Turning to the lessons of nature, Jesus picks out birds which could even be ducks to illustrate the provision of God. He mentions how birds do not plant, harvest, or store crops in barns, yet they still eat. The conclusion is that God, the Father is the provider of all his creation not just birds but also humans.
Symbol of God’s Restoration
In Hosea 11:11, God makes a declaration. This is what the Bible says,
“They will come from Egypt, trembling like sparrows, from Assyria, fluttering like doves. I will settle them in their homes,” declares the LORD.”
God is calling his children who are scattered in Egypt and those who are in Assyria to come home. The picture that the Bible creates is that of a bird trembling as it flies home. Those in Assyria are likened to doves that flee to their windows.
Both Assyria and Egypt were places of affliction and God’s people were suffering under the hands of their captors. Hosea is a prophet of hope, and he tells them that in the fullness of time, God will return them each to his own home in their own land.
He goes ahead to say that he would bless them in their houses. This could mean God reestablishing places of worship and social order within the community of Israel.
While the birds could represent any bird, the choice of a duck goes well with the doves from Assyria that are flying home. It is a flight of liberation and freedom.
Symbol of Sensitivity of Time and Seasons
In Jeremiah 8:7; God speaks about the senselessness of his people especially pertaining to his rules. There are people who have lost count of time and they do not know what they are supposed to do within certain timeframes. This is what the Bible says,
“Even the stork in the sky knows her appointed seasons, and the dove, the swift and the thrush observe the time of their migration. But my people do not know the requirements of the LORD.”
Among the several birds mentioned, a duck could easily fit. The theme here is that of understanding the times and knowing what to do. Ducks also do migrate, and they know their timing. In fact, they are normally categorized into two: weather migrants and calendar migrants.

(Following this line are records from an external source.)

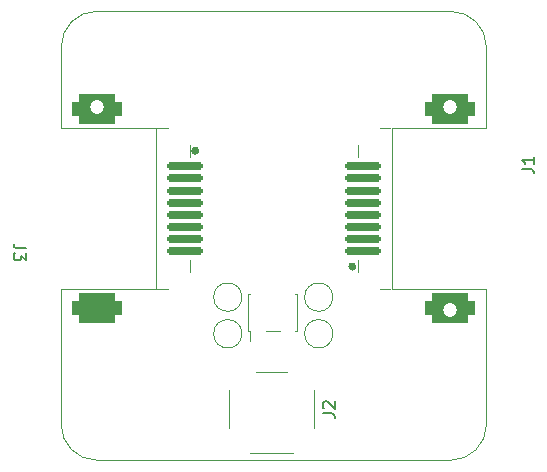
<source format=gto>
G04 #@! TF.GenerationSoftware,KiCad,Pcbnew,6.0.11*
G04 #@! TF.CreationDate,2023-02-26T14:58:43+01:00*
G04 #@! TF.ProjectId,patchloop2,70617463-686c-46f6-9f70-322e6b696361,1*
G04 #@! TF.SameCoordinates,PX5f5e100PY5d81fd0*
G04 #@! TF.FileFunction,Legend,Top*
G04 #@! TF.FilePolarity,Positive*
%FSLAX46Y46*%
G04 Gerber Fmt 4.6, Leading zero omitted, Abs format (unit mm)*
G04 Created by KiCad (PCBNEW 6.0.11) date 2023-02-26 14:58:43*
%MOMM*%
%LPD*%
G01*
G04 APERTURE LIST*
G04 Aperture macros list*
%AMRoundRect*
0 Rectangle with rounded corners*
0 $1 Rounding radius*
0 $2 $3 $4 $5 $6 $7 $8 $9 X,Y pos of 4 corners*
0 Add a 4 corners polygon primitive as box body*
4,1,4,$2,$3,$4,$5,$6,$7,$8,$9,$2,$3,0*
0 Add four circle primitives for the rounded corners*
1,1,$1+$1,$2,$3*
1,1,$1+$1,$4,$5*
1,1,$1+$1,$6,$7*
1,1,$1+$1,$8,$9*
0 Add four rect primitives between the rounded corners*
20,1,$1+$1,$2,$3,$4,$5,0*
20,1,$1+$1,$4,$5,$6,$7,0*
20,1,$1+$1,$6,$7,$8,$9,0*
20,1,$1+$1,$8,$9,$2,$3,0*%
G04 Aperture macros list end*
G04 #@! TA.AperFunction,Profile*
%ADD10C,0.100000*%
G04 #@! TD*
%ADD11C,0.150000*%
%ADD12C,0.120000*%
%ADD13C,0.360000*%
%ADD14C,2.000000*%
%ADD15RoundRect,0.175000X1.325000X-0.175000X1.325000X0.175000X-1.325000X0.175000X-1.325000X-0.175000X0*%
%ADD16RoundRect,0.625000X1.525000X-0.625000X1.525000X0.625000X-1.525000X0.625000X-1.525000X-0.625000X0*%
%ADD17C,1.200000*%
%ADD18RoundRect,0.175000X-1.325000X0.175000X-1.325000X-0.175000X1.325000X-0.175000X1.325000X0.175000X0*%
%ADD19RoundRect,0.625000X-1.525000X0.625000X-1.525000X-0.625000X1.525000X-0.625000X1.525000X0.625000X0*%
%ADD20C,2.250000*%
%ADD21C,5.600000*%
%ADD22R,0.760000X1.400000*%
G04 APERTURE END LIST*
D10*
X0Y3050000D02*
G75*
G03*
X3000000Y50000I3000000J0D01*
G01*
X33000000Y50000D02*
G75*
G03*
X36000000Y3050000I0J3000000D01*
G01*
X36000000Y35050000D02*
G75*
G03*
X33000000Y38050000I-3000000J0D01*
G01*
X36000000Y28150000D02*
X28000000Y28150000D01*
X36000000Y14550000D02*
X36000000Y3050000D01*
X28000000Y28150000D02*
X28000000Y14550000D01*
X3000000Y38050000D02*
X33000000Y38050000D01*
X3000000Y38050000D02*
G75*
G03*
X0Y35050000I0J-3000000D01*
G01*
X0Y28150000D02*
X8000000Y28150000D01*
X0Y14550000D02*
X0Y3050000D01*
X36000000Y35050000D02*
X36000000Y28150000D01*
X8000000Y14550000D02*
X0Y14550000D01*
X8000000Y28150000D02*
X8000000Y14550000D01*
X28000000Y14550000D02*
X36000000Y14550000D01*
X3000000Y50000D02*
X33000000Y50000D01*
X0Y35050000D02*
X0Y28150000D01*
D11*
X39002380Y24716667D02*
X39716666Y24716667D01*
X39859523Y24669048D01*
X39954761Y24573810D01*
X40002380Y24430953D01*
X40002380Y24335715D01*
X40002380Y25716667D02*
X40002380Y25145239D01*
X40002380Y25430953D02*
X39002380Y25430953D01*
X39145238Y25335715D01*
X39240476Y25240477D01*
X39288095Y25145239D01*
X-3002381Y17983334D02*
X-3716667Y17983334D01*
X-3859524Y18030953D01*
X-3954762Y18126191D01*
X-4002381Y18269048D01*
X-4002381Y18364286D01*
X-3002381Y17602381D02*
X-3002381Y16983334D01*
X-3383334Y17316667D01*
X-3383334Y17173810D01*
X-3430953Y17078572D01*
X-3478572Y17030953D01*
X-3573810Y16983334D01*
X-3811905Y16983334D01*
X-3907143Y17030953D01*
X-3954762Y17078572D01*
X-4002381Y17173810D01*
X-4002381Y17459524D01*
X-3954762Y17554762D01*
X-3907143Y17602381D01*
X22152380Y4016667D02*
X22866666Y4016667D01*
X23009523Y3969048D01*
X23104761Y3873810D01*
X23152380Y3730953D01*
X23152380Y3635715D01*
X22247619Y4445239D02*
X22200000Y4492858D01*
X22152380Y4588096D01*
X22152380Y4826191D01*
X22200000Y4921429D01*
X22247619Y4969048D01*
X22342857Y5016667D01*
X22438095Y5016667D01*
X22580952Y4969048D01*
X23152380Y4397620D01*
X23152380Y5016667D01*
D12*
X27850000Y14550000D02*
X26950000Y14550000D01*
X25100000Y26750000D02*
X25100000Y25700000D01*
X25100000Y15950000D02*
X25100000Y17000000D01*
X27850000Y28150000D02*
X26950000Y28150000D01*
D13*
X24830000Y16450000D02*
G75*
G03*
X24830000Y16450000I-180000J0D01*
G01*
D12*
X8150000Y28150000D02*
X9050000Y28150000D01*
X8150000Y14550000D02*
X9050000Y14550000D01*
X10900000Y26750000D02*
X10900000Y25700000D01*
X10900000Y15950000D02*
X10900000Y17000000D01*
D13*
X11530000Y26250000D02*
G75*
G03*
X11530000Y26250000I-180000J0D01*
G01*
D12*
X15300000Y13850000D02*
G75*
G03*
X15300000Y13850000I-1200000J0D01*
G01*
X21400000Y2750000D02*
X21400000Y5950000D01*
X19100000Y7550000D02*
X16500000Y7550000D01*
X19600000Y670000D02*
X16000000Y670000D01*
X14200000Y2750000D02*
X14200000Y5950000D01*
X23000000Y13850000D02*
G75*
G03*
X23000000Y13850000I-1200000J0D01*
G01*
X23000000Y10750000D02*
G75*
G03*
X23000000Y10750000I-1200000J0D01*
G01*
X20000000Y10950000D02*
X20000000Y14150000D01*
X16000000Y14150000D02*
X15800000Y14150000D01*
X20000000Y14150000D02*
X19800000Y14150000D01*
X19800000Y10950000D02*
X20000000Y10950000D01*
X15800000Y10950000D02*
X16000000Y10950000D01*
X17300000Y10950000D02*
X18500000Y10950000D01*
X16000000Y10950000D02*
X16000000Y10150000D01*
X15800000Y14150000D02*
X15800000Y10950000D01*
X15300000Y10750000D02*
G75*
G03*
X15300000Y10750000I-1200000J0D01*
G01*
%LPC*%
D14*
X26150000Y15380000D03*
X26150000Y27320000D03*
D15*
X25550000Y17780000D03*
X25550000Y18800000D03*
X25550000Y19820000D03*
X25550000Y20840000D03*
X25550000Y21860000D03*
X25550000Y22880000D03*
X25550000Y23900000D03*
X25550000Y24920000D03*
D16*
X32950000Y29800000D03*
D17*
X32950000Y29970000D03*
D16*
X32950000Y12900000D03*
D17*
X32950000Y12730000D03*
D14*
X9850000Y27320000D03*
X9850000Y15380000D03*
D18*
X10450000Y24920000D03*
X10450000Y23900000D03*
X10450000Y22880000D03*
X10450000Y21860000D03*
X10450000Y20840000D03*
X10450000Y19820000D03*
X10450000Y18800000D03*
X10450000Y17780000D03*
D17*
X3050000Y12730000D03*
D19*
X3050000Y12900000D03*
X3050000Y29800000D03*
D17*
X3050000Y29970000D03*
D14*
X14100000Y13850000D03*
D20*
X17800000Y4350000D03*
X15260000Y1810000D03*
X20340000Y6890000D03*
X15260000Y6890000D03*
X20340000Y1810000D03*
D14*
X21800000Y13850000D03*
D21*
X3000000Y35050000D03*
X33000000Y35050000D03*
D14*
X21800000Y10750000D03*
D22*
X16630000Y10835000D03*
X19170000Y10835000D03*
X19170000Y14265000D03*
X17900000Y14265000D03*
X16630000Y14265000D03*
D21*
X3000000Y3050000D03*
D14*
X14100000Y10750000D03*
D21*
X33000000Y3050000D03*
M02*

</source>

Calendar migrants are hard wired to migrate at certain times of the year. On the other hand, weather migrants respond to changing seasons. They are forced by harsh weather to fly to certain areas that are warm and fly back when conditions improve.
God compares and contrasts the sensitivity of bords and time vis-à-vis the senselessness of man. He mourns man’s lost ladder as far as the rules of the Lord are concerned. It is also a call for man to become more sensitive and to study the conditions so as to know when he has gone astray and needs to come back to the fold.
Symbol of Beauty
While the dove has often been used as the epitome of beauty, in its place ducks can also fit. In Song of Solomon 5:12, the Bible says,
“His eyes are like doves by the water streams, washed in milk, mounted like jewels.”
In referring to the lover, the beholder likens the eyes of the significant other to doves besides streams of water.
Ducks too share similarities, and they are beautiful breeds of ducks, some more beautiful than even doves. For instance, the Mandarin duck that originates from East Asia frequents wetlands and freshwater. They have such a beautiful multicolored plumage with pale orange sides, orange cheeks, and orange sails with a splash of blue stripes.
Other equally beautiful breeds include king eider found in oceans and seas and northern shoveler mostly found in Europe, North America, South East Asia, and Africa.
The theme of Song of Solomon is that of the love and relationship between God and His people. It is the beauty that Christ sees in his brides the church. Whether it is a dove or a duck, it is the epitome of beauty that matters.
Ducks unlike doves and other birds are not mentioned in the Bible, but their close semblance in appearance and behavior are well covered in scripture. The symbolism of ducks is close enough to most of the birds mentioned in the Bible and you can pick any from beauty to the sensitivity of seasons to God’s restoration and provision.